One of the values of the IECG program is that students learn essential cross-disciplinary skills and assessments they can provide to patients in their own clinical practices. They also learn about other health sciences-based disciplines they may work with throughout their careers. This is particularly important for professions that are traditionally practiced in isolation from other health care disciplines, such as physical therapy or occupational therapy. This training gives students the confidence to accurately assess their patients’ additional health care needs. Knowing when to consult with colleagues from multiple disciplines can be critical to early intervention in patient care, such as mental health issues or pharmacological side effects or reactions.
“From a population health perspective, as our population continues to live longer, providers increasingly will be working with older adults, and this work needs to be interprofessional to be effective,” said Ashley Halle, study co-author and associate professor of clinical occupational therapy at USC Chan.
A distinctive aspect of the IECG program is its focus on the whole patient, including their physical and social environment. Social determinants of health have been found to be responsible for up to 80% of health outcomes and are a growing primary focus of health care practice. This statistic illustrates the importance of fully understanding the complete picture of a patient’s life when assessing and treating their health conditions, and the importance of interprofessional training and practice.
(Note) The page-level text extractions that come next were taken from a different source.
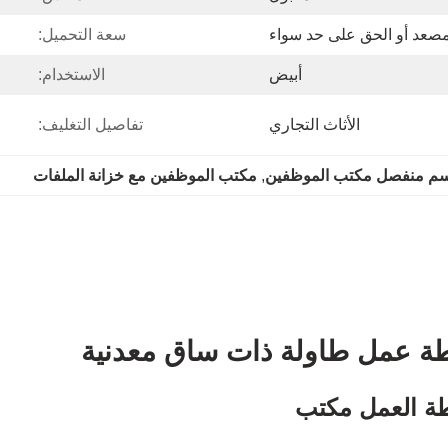
صعد أو الحق على حد سواء
سعة التحميل:
أبيض
الاستخدام:
الأثاث التجاري
تفاصيل التغليف:
م منفصل مكتب الموظفين
, 
مكتب الموظفين مع خزانة الملفات
طة العمل مكتب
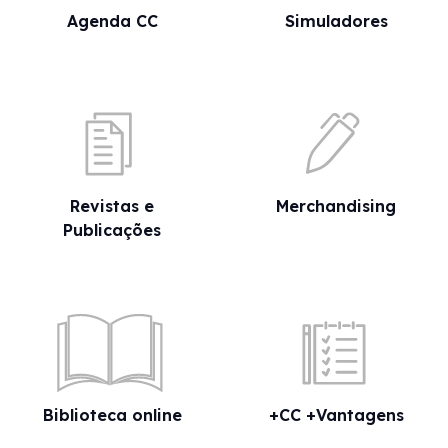
Agenda CC
Simuladores
Revistas e
Merchandising
Publicações
Biblioteca online
+CC +Vantagens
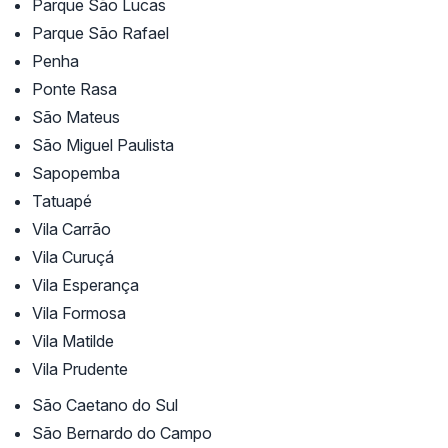
Parque São Lucas
Parque São Rafael
Penha
Ponte Rasa
São Mateus
São Miguel Paulista
Sapopemba
Tatuapé
Vila Carrão
Vila Curuçá
Vila Esperança
Vila Formosa
Vila Matilde
Vila Prudente
São Caetano do Sul
São Bernardo do Campo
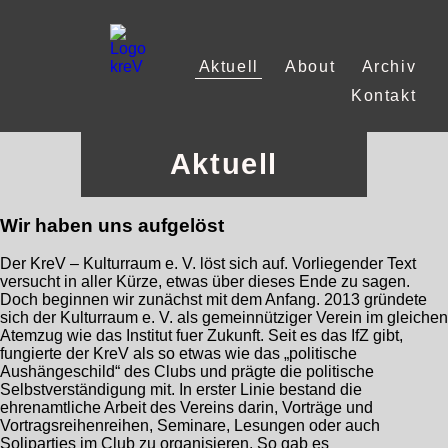
Aktuell
About
Archiv
Kontakt
Aktuell
Wir haben uns aufgelöst
Der KreV – Kulturraum e. V. löst sich auf. Vorliegender Text
versucht in aller Kürze, etwas über dieses Ende zu sagen.
Doch beginnen wir zunächst mit dem Anfang. 2013 gründete
sich der Kulturraum e. V. als gemeinnütziger Verein im gleichen
Atemzug wie das Institut fuer Zukunft. Seit es das IfZ gibt,
fungierte der KreV als so etwas wie das „politische
Aushängeschild“ des Clubs und prägte die politische
Selbstverständigung mit. In erster Linie bestand die
ehrenamtliche Arbeit des Vereins darin, Vorträge und
Vortragsreihenreihen, Seminare, Lesungen oder auch
Soliparties im Club zu organisieren. So gab es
However, the majority of health care services are currently delivered in clinical or hospital settings where providers do not always have direct access to information about a patient’s social factors and daily living conditions. For this reason, there is a specific emphasis on home visitation in the IECG program. This provides an opportunity for students to see how clinical recommendations actually play out within the patient’s daily life, environment and circumstances.
“We wanted to expose students to older adults in the community where they live,” said Freddi Segal-Gidan, study co-author and associate professor of clinical neurology at the Keck School and gerontology at USC Leonard Davis. “Too much of geriatric training across disciplines is in hospitals, emergency rooms or nursing homes and that's not where people spend their time. You have to understand where the person is living, what their support system is and what their neighborhood is like, to see them within the context of where they live their lives.”
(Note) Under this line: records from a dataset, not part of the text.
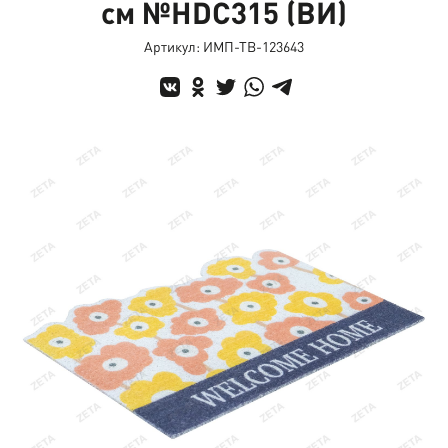
см №HDC315 (ВИ)
Артикул: ИМП-ТВ-123643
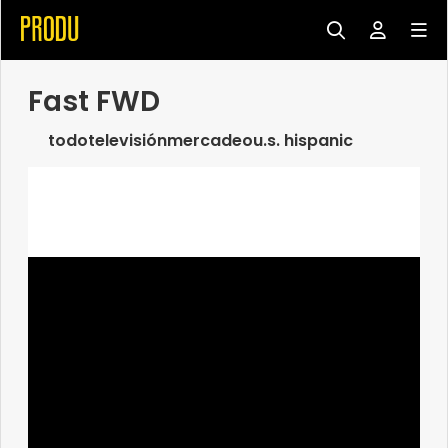
Fast FWD
todo
televisión
mercadeo
u.s. hispanic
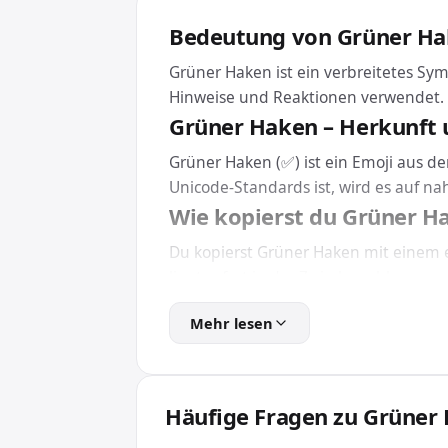
Bedeutung von Grüner H
Grüner Haken ist ein verbreitetes Sym
Hinweise und Reaktionen verwendet.
Grüner Haken – Herkunft 
Grüner Haken (✅) ist ein Emoji aus de
Unicode-Standards ist, wird es auf n
Wie kopierst du Grüner H
Du kopierst Grüner Haken mit einem e
liegt sofort in der Zwischenablage und
Netzwerken oder direkt im Browser.
Mehr lesen
Eine Installation brauchst du dafür 
Grüner Haken in HTML und
Für Webseiten und Apps bindest du G
Häufige Fragen zu Grüner
wird das Emoji unabhängig von der inst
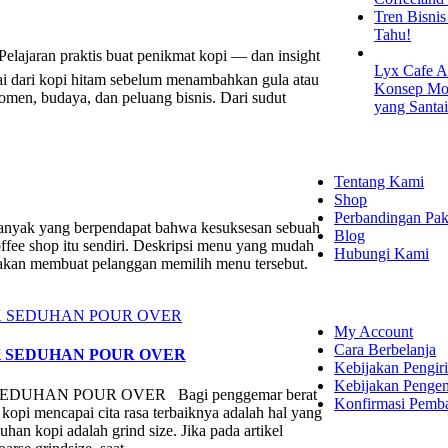
Tren Bisni
Tahu!
elajaran praktis buat penikmat kopi — dan insight
Lyx Cafe A
lai dari kopi hitam sebelum menambahkan gula atau
Konsep Mod
men, budaya, dan peluang bisnis. Dari sudut
yang Santa
EXPLORE
Tentang Kami
Shop
Perbandingan Pak
 banyak yang berpendapat bahwa kesuksesan sebuah
Blog
coffee shop itu sendiri. Deskripsi menu yang mudah
Hubungi Kami
 akan membuat pelanggan memilih menu tersebut.
SHOPPING
My Account
Cara Berbelanja
K SEDUHAN POUR OVER
Kebijakan Pengir
Kebijakan Penge
UHAN POUR OVER Bagi penggemar berat
Konfirmasi Pemb
opi mencapai cita rasa terbaiknya adalah hal yang
han kopi adalah grind size. Jika pada artikel
LET'S CON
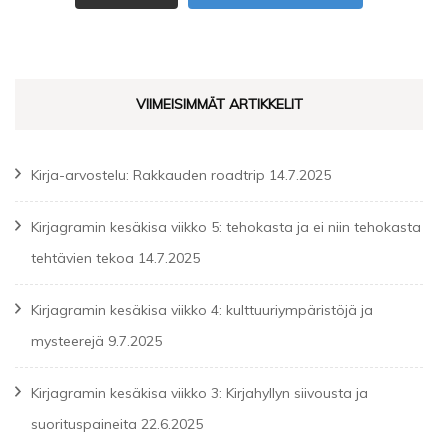
VIIMEISIMMÄT ARTIKKELIT
Kirja-arvostelu: Rakkauden roadtrip
14.7.2025
Kirjagramin kesäkisa viikko 5: tehokasta ja ei niin tehokasta
tehtävien tekoa
14.7.2025
Kirjagramin kesäkisa viikko 4: kulttuuriympäristöjä ja
mysteerejä
9.7.2025
Kirjagramin kesäkisa viikko 3: Kirjahyllyn siivousta ja
suorituspaineita
22.6.2025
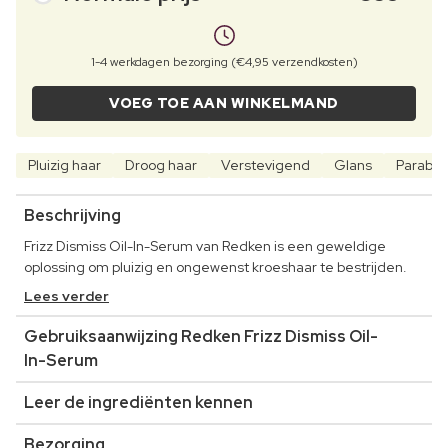
1-4 werkdagen bezorging (€4,95 verzendkosten)
VOEG TOE AAN WINKELMAND
Pluizig haar
Droog haar
Verstevigend
Glans
Parabee
Beschrijving
Frizz Dismiss Oil-In-Serum van Redken is een geweldige
oplossing om pluizig en ongewenst kroeshaar te bestrijden.
Lees verder
Gebruiksaanwijzing Redken Frizz Dismiss Oil-
In-Serum
Leer de ingrediënten kennen
Bezorging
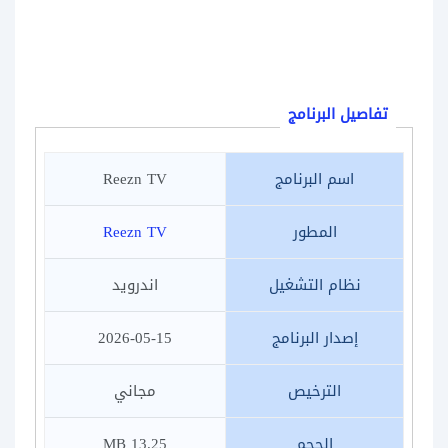
تفاصيل البرنامج
اسم البرنامج
Reezn TV
المطور
Reezn TV
نظام التشغيل
اندرويد
إصدار البرنامج
2026-05-15
الترخيص
مجاني
الحجم
13.25 MB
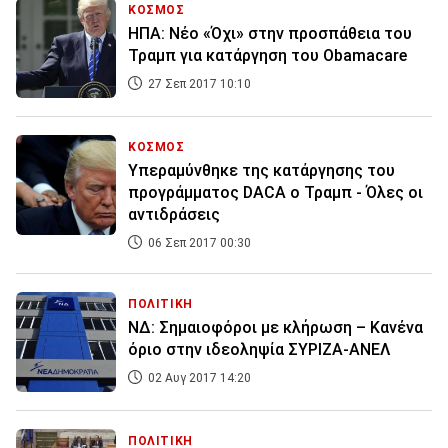
ΚΟΣΜΟΣ
ΗΠΑ: Νέο «Όχι» στην προσπάθεια του
Τραμπ για κατάργηση του Obamacare
27 Σεπ 2017 10:10
ΚΟΣΜΟΣ
Υπεραμύνθηκε της κατάργησης του
προγράμματος DACA o Τραμπ - Όλες οι
αντιδράσεις
06 Σεπ 2017 00:30
ΠΟΛΙΤΙΚΗ
ΝΔ: Σημαιοφόροι με κλήρωση – Κανένα
όριο στην ιδεοληψία ΣΥΡΙΖΑ-ΑΝΕΛ
02 Αυγ 2017 14:20
ΠΟΛΙΤΙΚΗ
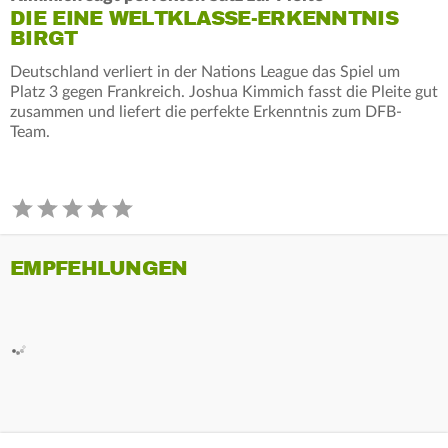
DIE EINE WELTKLASSE-ERKENNTNIS
BIRGT
Deutschland verliert in der Nations League das Spiel um
Platz 3 gegen Frankreich. Joshua Kimmich fasst die Pleite gut
zusammen und liefert die perfekte Erkenntnis zum DFB-
Team.
EMPFEHLUNGEN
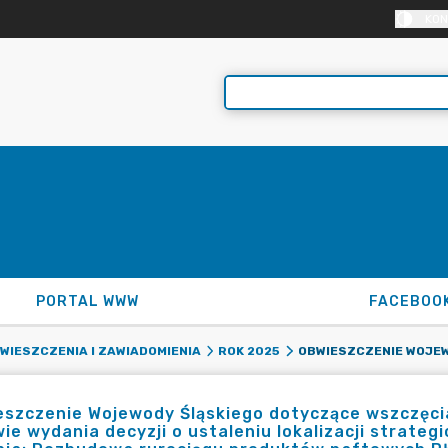
KON
PORTAL WWW
FACEBOO
WIESZCZENIA I ZAWIADOMIENIA
ROK 2025
eszczenie Wojewody Śląskiego dotyczące wszczęci
ie wydania decyzji o ustaleniu lokalizacji strateg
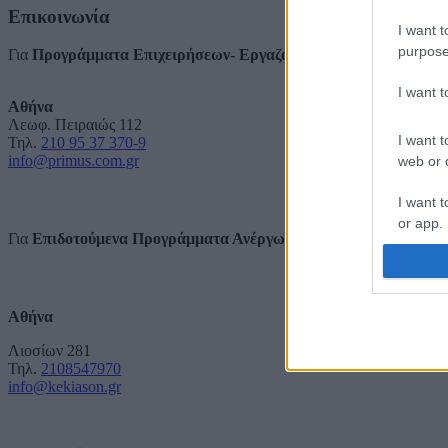
Επικοινωνία
I want t
purpose
Για
Προγράμματα Επιχειρήσεων- Εργαζομένων
I want 
Αθήνα
Λεωφ. Πειραιώς 112
I want t
Τηλ.
210 95 37 370-9
info@primus.com.gr
web or d
I want t
or app.
Για
Επιδοτούμενα Προγράμματα Ανέργων και Εργαζομένων
I want t
I want t
Αθήνα
authenti
Λιοσίων 281
Τηλ.
2108547970
info@kekiason.gr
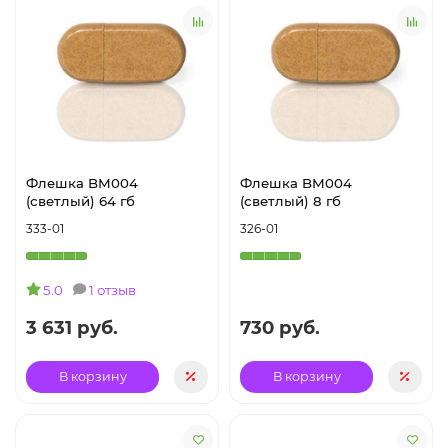
Флешка BM004
Флешка BM004
(светлый) 64 гб
(светлый) 8 гб
333-01
326-01
5.0
1 отзыв
3 631 руб.
730 руб.
В корзину
В корзину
Adaptable model represents the future of health care
The study’s authors believe their results demonstrate that an interprofessional education model is highly effective and could be readily adapted to multiple populations with complex health care needs. Training USC health sciences students to bring the strength of interprofessional collaboration into their future practices better prepares them for the evolving health care landscape, helping them to more efficiently treat their patients.
“It is critical to the development of the future of health care providers that they have these skills,” said Cheryl Resnik, study co-author and professor emerita of clinical physical therapy at USC Division of Biokinesiology and Physical Therapy. “We would love to see our model expanded. This program is scalable to other diagnoses, to other ages, to other groups and leads to better patient outcomes.”
Among the populations that Resnik and her IECG colleagues believe could benefit from collaborative interprofessional health care teams are people living with disabilities, transplant recipients, cancer patients, people managing diabetes and children.
“As the world changes, medical practice changes in ways that are unpredictable,” said Segal-Gidan. “Providing people, in their training, the skills that they can use as things change is really essential. These principles are becoming even more core to ensuring practitioners don’t get left behind.”